Recorded data:
--------------------------------
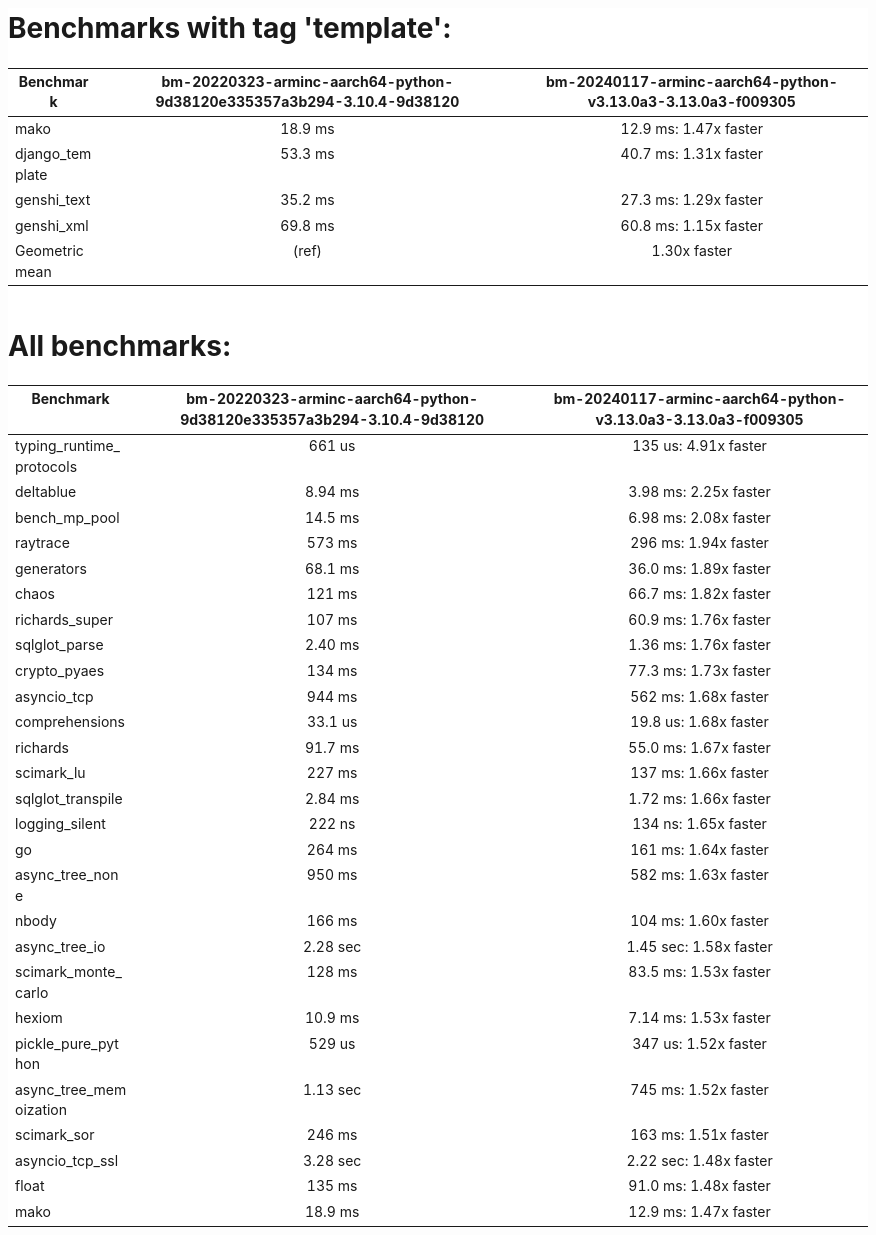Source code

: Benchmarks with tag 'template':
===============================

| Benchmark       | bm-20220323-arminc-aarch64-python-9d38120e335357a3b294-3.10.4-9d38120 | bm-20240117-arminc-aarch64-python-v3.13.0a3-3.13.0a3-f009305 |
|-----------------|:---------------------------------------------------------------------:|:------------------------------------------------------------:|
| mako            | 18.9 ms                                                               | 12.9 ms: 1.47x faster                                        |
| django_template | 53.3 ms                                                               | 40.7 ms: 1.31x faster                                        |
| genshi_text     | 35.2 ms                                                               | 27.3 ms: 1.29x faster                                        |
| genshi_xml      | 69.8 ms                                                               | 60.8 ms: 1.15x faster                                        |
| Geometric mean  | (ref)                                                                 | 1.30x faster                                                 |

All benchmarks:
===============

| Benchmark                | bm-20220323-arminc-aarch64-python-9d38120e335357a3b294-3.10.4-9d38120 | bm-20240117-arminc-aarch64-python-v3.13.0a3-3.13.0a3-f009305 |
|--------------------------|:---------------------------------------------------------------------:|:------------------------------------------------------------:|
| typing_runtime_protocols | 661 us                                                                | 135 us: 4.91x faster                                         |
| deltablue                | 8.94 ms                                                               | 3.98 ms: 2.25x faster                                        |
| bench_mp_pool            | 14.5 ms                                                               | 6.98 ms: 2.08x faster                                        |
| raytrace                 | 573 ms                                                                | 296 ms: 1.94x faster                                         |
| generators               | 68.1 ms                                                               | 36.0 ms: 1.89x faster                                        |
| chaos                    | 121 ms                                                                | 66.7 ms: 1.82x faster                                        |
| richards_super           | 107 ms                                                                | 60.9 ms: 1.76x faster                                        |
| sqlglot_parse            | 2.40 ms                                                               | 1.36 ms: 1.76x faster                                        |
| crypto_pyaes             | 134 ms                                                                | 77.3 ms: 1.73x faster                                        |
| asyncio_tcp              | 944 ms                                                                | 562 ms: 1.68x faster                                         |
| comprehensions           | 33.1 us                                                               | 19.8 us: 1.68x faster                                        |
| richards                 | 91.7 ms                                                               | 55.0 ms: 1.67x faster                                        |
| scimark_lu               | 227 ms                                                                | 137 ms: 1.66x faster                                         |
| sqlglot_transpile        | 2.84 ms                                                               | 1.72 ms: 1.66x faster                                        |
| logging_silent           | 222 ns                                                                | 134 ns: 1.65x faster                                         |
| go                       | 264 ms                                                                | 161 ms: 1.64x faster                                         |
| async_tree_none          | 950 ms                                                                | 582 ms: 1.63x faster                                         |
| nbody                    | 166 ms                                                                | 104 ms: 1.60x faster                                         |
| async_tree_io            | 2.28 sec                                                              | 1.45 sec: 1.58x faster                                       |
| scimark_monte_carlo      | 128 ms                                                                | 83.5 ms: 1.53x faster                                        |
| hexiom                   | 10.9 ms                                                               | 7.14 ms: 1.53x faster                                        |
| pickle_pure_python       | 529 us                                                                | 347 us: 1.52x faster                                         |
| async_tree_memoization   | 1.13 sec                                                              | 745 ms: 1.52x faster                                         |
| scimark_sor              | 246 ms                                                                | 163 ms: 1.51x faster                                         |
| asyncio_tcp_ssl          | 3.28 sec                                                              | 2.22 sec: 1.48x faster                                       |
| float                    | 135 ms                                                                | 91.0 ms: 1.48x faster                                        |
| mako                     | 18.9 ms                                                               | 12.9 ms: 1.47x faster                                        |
--------------------------------
Task item ::
Return every line of the records above that contains the string "mako".

Your solution ::
| mako            | 18.9 ms                                                               | 12.9 ms: 1.47x faster                                        |
| mako                     | 18.9 ms                                                               | 12.9 ms: 1.47x faster                                        |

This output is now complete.